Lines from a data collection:
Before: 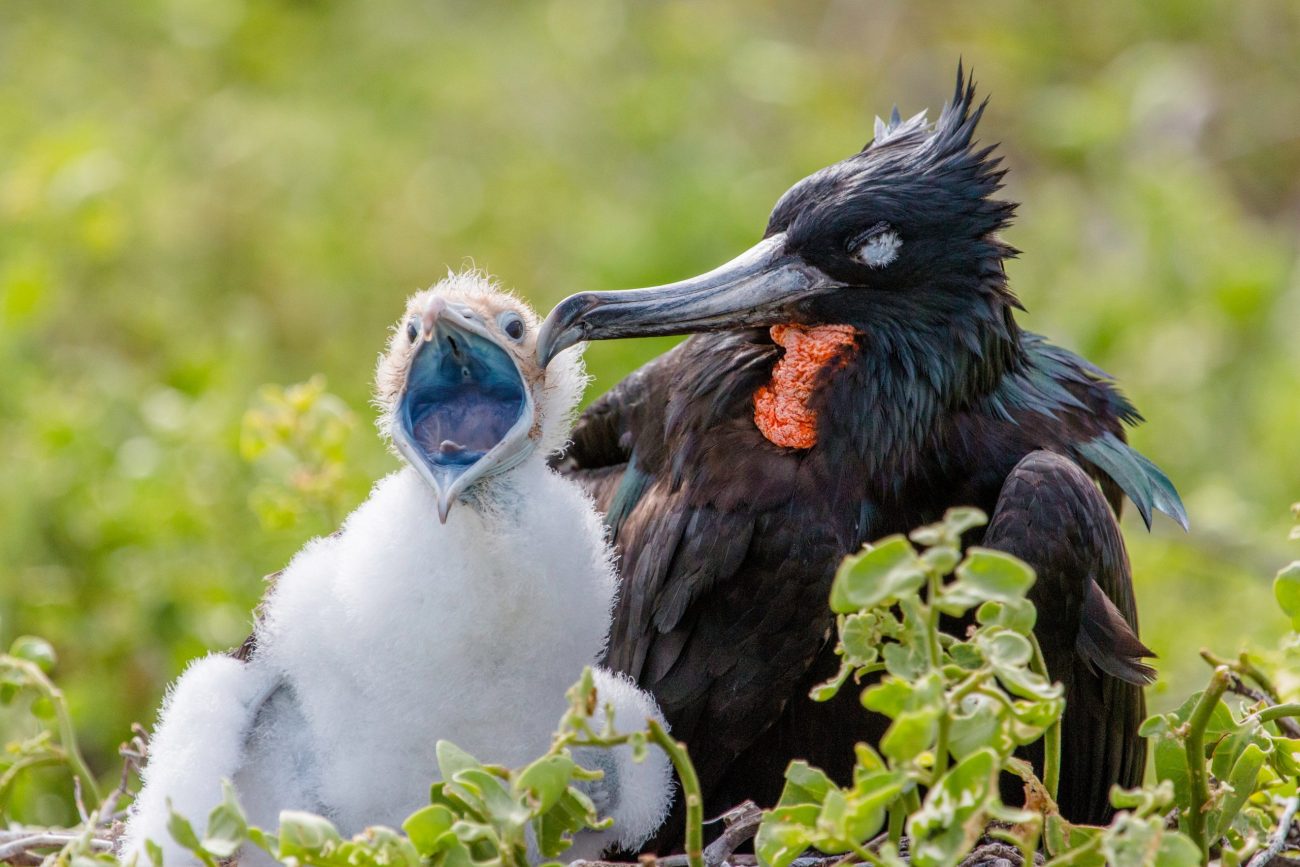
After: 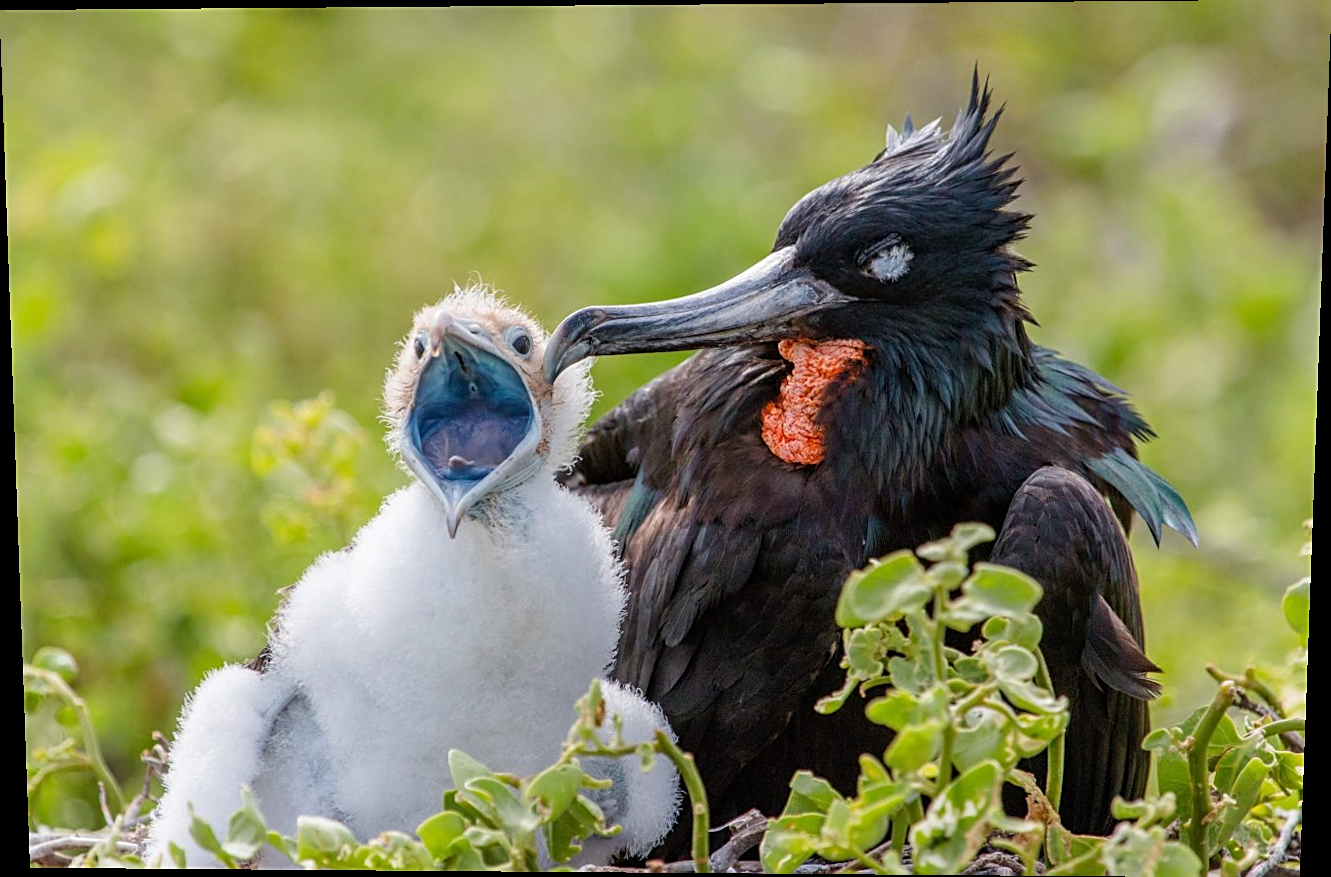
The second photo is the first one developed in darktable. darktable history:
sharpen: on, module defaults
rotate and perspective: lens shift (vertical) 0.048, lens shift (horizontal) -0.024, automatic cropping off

§ **Goal**:
Turn the lines above into a Markdown table with the columns "Row" and "Line": one numbered row per line, blank lines skipped. Leave the pictures out of your answer.

§ **Task solution**:
| Row | Line |
|---|---|
| 1 | Before:  |
| 2 | After:  |
| 3 | The second photo is the first one developed in darktable. darktable history: |
| 4 | sharpen: on, module defaults |
| 5 | rotate and perspective: lens shift (vertical) 0.048, lens shift (horizontal) -0.024, automatic cropping off |